Ik begrijp niet zo goed wat er zo nieuwswaardig is aan de mening van Miel Hostens over een artikel wat hij las in de Belgische pers. Hij is blijkbaar zo verontrust dat hij ons vanuit zijn nieuwe werkplek moet waarschuwen? Hoewel het niet in het stuk staat, vermoed ik dat het om dit artikel gaat, waarin ingegaan wordt op de bedrijfsvoering van Peter Bauwens. Ik reageer erop omdat ik twee keer op bezoek geweest ben bij deze boer. Zijn melk wordt verwerkt door mijn werkgever en ik houd me bezig met vermarkten van duurzaamheid.
Daarom vind ik de mening van Hostens wel opvallend.
Vooral omdat hij een heel andere (Amerikaanse) kijk op verminderen van CO2-uitstoot propageert: Koeien hard voeren, zodat ze per kilo voer zoveel mogelijk melk produceren en je veestapel zo jong mogelijk houden. Koeienvoer komt van gewassen die per hectare zoveel mogelijk produceren, want dan heb je de minste uitstoot. Onderbouwing mis ik, er staan wat algemene kreten in de tekst waar ook uit blijkt dat Hostens weinig kaas gegeten heeft van hoe je een footprint (of beter LCA) van voedingsproducten verlaagt. En vooral omdat het uitdrukken van de uitstoot per liter melk ook niet alleen zaligmakend is. Landgebruik is ook van wezenlijk belang. Misschien is de uitstoot per liter lager van een Amerikaanse hardloopkoe, maar is de totale uitstoot dat ook? Of is dan de duurloopkoe gunstiger, zeker als ze -via producten die mensen niet kunnen eten- zuivel levert met een hoge voedingswaarde?

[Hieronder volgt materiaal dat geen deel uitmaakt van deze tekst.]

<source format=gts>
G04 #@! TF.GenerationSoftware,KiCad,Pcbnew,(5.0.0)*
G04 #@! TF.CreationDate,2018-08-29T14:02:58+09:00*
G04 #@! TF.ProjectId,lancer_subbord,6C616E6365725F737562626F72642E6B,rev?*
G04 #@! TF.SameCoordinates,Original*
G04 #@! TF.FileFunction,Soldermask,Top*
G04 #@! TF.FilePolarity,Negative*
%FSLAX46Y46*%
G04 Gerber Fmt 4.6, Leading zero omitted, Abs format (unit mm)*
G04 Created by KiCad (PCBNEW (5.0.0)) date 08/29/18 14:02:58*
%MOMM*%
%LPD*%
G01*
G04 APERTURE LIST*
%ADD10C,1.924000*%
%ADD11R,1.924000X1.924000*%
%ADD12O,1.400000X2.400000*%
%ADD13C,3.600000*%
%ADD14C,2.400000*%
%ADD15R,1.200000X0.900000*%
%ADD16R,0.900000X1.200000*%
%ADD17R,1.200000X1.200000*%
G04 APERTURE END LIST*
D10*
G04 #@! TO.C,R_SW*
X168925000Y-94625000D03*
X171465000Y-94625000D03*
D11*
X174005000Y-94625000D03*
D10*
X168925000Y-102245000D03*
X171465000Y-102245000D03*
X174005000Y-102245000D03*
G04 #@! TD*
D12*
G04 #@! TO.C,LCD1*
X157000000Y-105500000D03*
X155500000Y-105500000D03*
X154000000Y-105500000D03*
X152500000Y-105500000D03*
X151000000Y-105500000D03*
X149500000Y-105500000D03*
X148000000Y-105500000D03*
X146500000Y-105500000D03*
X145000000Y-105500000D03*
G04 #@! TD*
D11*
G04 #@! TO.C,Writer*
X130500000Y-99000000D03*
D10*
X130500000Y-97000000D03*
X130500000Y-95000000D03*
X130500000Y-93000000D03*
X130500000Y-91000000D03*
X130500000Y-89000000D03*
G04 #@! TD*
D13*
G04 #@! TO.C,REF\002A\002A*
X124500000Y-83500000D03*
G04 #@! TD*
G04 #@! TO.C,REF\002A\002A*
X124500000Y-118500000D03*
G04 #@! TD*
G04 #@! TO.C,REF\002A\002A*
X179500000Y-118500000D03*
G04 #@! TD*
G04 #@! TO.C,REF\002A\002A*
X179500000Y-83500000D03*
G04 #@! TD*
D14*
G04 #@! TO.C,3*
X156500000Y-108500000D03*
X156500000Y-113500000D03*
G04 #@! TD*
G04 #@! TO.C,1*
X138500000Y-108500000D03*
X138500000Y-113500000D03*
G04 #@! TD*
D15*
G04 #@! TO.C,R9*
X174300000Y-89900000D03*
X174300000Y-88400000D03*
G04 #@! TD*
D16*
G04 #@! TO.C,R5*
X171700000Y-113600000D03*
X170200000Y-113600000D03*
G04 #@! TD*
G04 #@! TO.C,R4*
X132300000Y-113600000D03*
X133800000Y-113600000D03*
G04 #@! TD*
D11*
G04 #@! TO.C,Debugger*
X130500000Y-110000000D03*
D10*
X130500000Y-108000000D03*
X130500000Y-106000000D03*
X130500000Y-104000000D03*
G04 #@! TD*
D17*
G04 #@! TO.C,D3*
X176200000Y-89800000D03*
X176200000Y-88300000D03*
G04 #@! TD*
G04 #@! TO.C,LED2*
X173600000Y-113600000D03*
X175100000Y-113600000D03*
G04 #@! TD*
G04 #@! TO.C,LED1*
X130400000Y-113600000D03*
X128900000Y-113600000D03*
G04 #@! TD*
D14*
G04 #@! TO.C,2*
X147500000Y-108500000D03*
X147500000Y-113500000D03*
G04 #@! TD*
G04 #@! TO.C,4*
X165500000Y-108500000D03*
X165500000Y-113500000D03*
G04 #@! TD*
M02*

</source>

En is het land in staat koolstof vast te houden of wordt door jaarlijks ploegen de koolstofwinst per liter weer uitgestoten door de bodem?
Er is best veel onderzoek beschikbaar waarin ook die verschillende bedrijfssystemen worden vergeleken voor footprint van CO2, uitstoot van ammoniak, effect van emissie van stikstof en fosfaat op waterkwaliteit. Ik heb er nog niet één oplossing voor iedereen uit kunnen halen. Bovendien past één oplossing ook niet iedereen en dat hoeft ook niet, zolang er in die diverse groep van bedrijven overal maar uitstoot verminderd kan worden.

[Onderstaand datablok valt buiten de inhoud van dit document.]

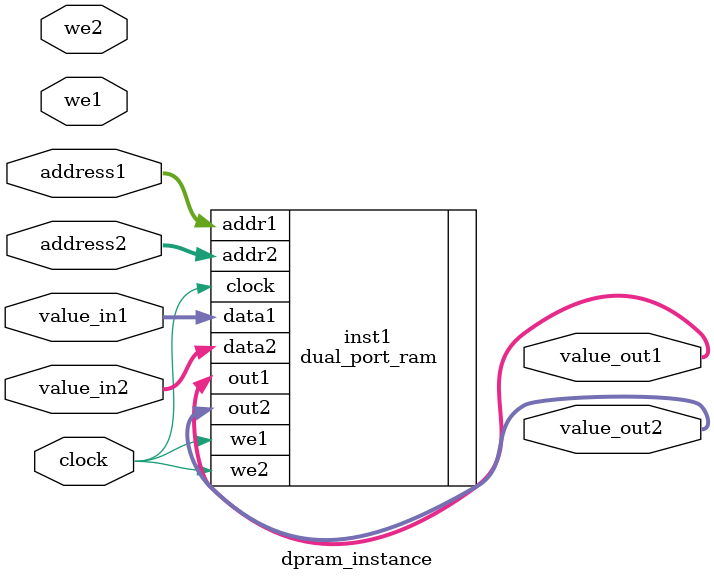
<source format=v>
module dpram_instance(
	address1,
	address2,
	value_in1,
	value_in2,
	we1,
	we2,
	clock,
	value_out1,
	value_out2
);

	parameter WIDTH = 16;	// Bit width
	parameter DEPTH = 8;	// Bit depth

/*  Input Declaration */
	input	[DEPTH-1:0] 	address1;
	input	[DEPTH-1:0] 	address2;
	input 	[WIDTH-1:0]		value_in1;
	input 	[WIDTH-1:0]		value_in2;
	input 	we1;
	input 	we2;
	input   clock;

	/*  Output Declaration */
	output	[WIDTH-1:0] 	value_out1;
	output	[WIDTH-1:0] 	value_out2;

	defparam inst1.ADDR_WIDTH = DEPTH; 
	defparam inst1.DATA_WIDTH = WIDTH;
	dual_port_ram inst1 (
		.addr1	( address1 ),
		.addr2	( address2 ),
		.data1	( value_in1 ),
		.data2	( value_in2 ),
		.we1	( clock ),
		.we2	( clock ),
		.clock  ( clock ),
		.out1	( value_out1 ),
		.out2	( value_out2 )
	);

endmodule


</source>
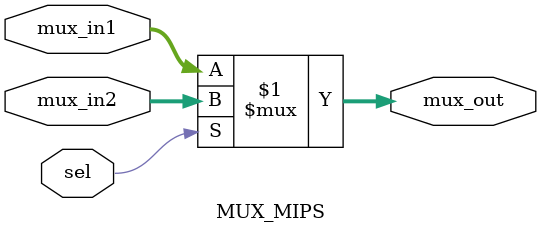
<source format=v>
module MUX_MIPS
  #(parameter mux_width = 32 )
  (
  input wire                      sel,
  input wire  [mux_width - 1 : 0] mux_in1,mux_in2,
  output wire [mux_width - 1 : 0] mux_out
  );

assign mux_out = (sel) ? mux_in2 : mux_in1 ;

endmodule


</source>
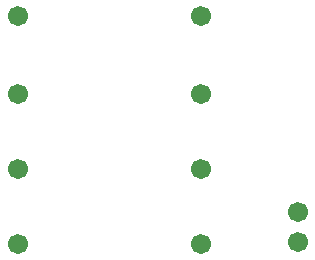
<source format=gts>
G04 Layer: TopSolderMaskLayer*
G04 EasyEDA v6.5.46, 2025-03-27 13:21:17*
G04 704521dcdfe345978b60cab35befc636,6aa7a9a2d1144d06b9832bf800529d21,10*
G04 Gerber Generator version 0.2*
G04 Scale: 100 percent, Rotated: No, Reflected: No *
G04 Dimensions in millimeters *
G04 leading zeros omitted , absolute positions ,4 integer and 5 decimal *
%FSLAX45Y45*%
%MOMM*%

%ADD10C,1.7016*%

%LPD*%
D10*
G01*
X1079195Y2209800D03*
G01*
X2629204Y2209800D03*
G01*
X1079195Y1549400D03*
G01*
X2629204Y1549400D03*
G01*
X1079195Y914400D03*
G01*
X2629204Y914400D03*
G01*
X1079195Y279400D03*
G01*
X2629204Y279400D03*
G01*
X3454400Y546100D03*
G01*
X3454400Y292100D03*
M02*

</source>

Of het helpt dat deze boer die zoekt naar oplossingen om zijn veestapel gezond, productief en duurzaam te houden, krijgt te horen dat hij het helemaal verkeerd ziet en niet goed bezig is, vraag ik me sterk af. Natuurlijk, het staat er vriendelijker, maar wat heeft deze boer aan een paar goedbedoelde adviezen op basis van een bedrijfsreportage? Weet Hostens wat de footprint van dit bedrijf per liter is? En per kg FPCM? En per hectare? En scoort het Amerikaanse model op alle fronten beter?
"Als je een oudere koe naar het slachthuis brengt, is het rendement en de kwaliteit lager en moet er een extra aantal vleesrunderen gehouden worden ter compensatie." Dat moge waar zijn bij een consumptiepatroon als dat in de VS ( bijna twee keer zoveel vlees als hier), maar dat is natuurlijk niet per se overal waar. Wel het productieproces "optimaliseren á la Pareto" en het consumptiepatroon buiten beschouwing laten.
Wouter, maar dat geldt ook voor stikstof. En dan blijft ieder gewoon mens met de knetterende kortsluiting in zijn hersens zitten waar Hostens aandacht voor vraagt: hoe weeg je de twee tegengestelde scores op de goed bezig-as?
Het is wat Hans de Gier de goodness paradox noemt. De duurzame wereld is er van vergeven en gaat dat nu ontdekken op tal van fronten.
Voor wie net wakker is, lekker uitslapen op zondag, maar dan: bijdrage nummer 3 onder dit bericht lezen en doorvertellen.
#1 waarom kpi's aanpassen wanneer er kennelijk niet het gewenste resultaat wordt bereikt? Een kilo co2 per kilo geproduceerde meetmelk is toch prima te vergelijken tussen bedrijven?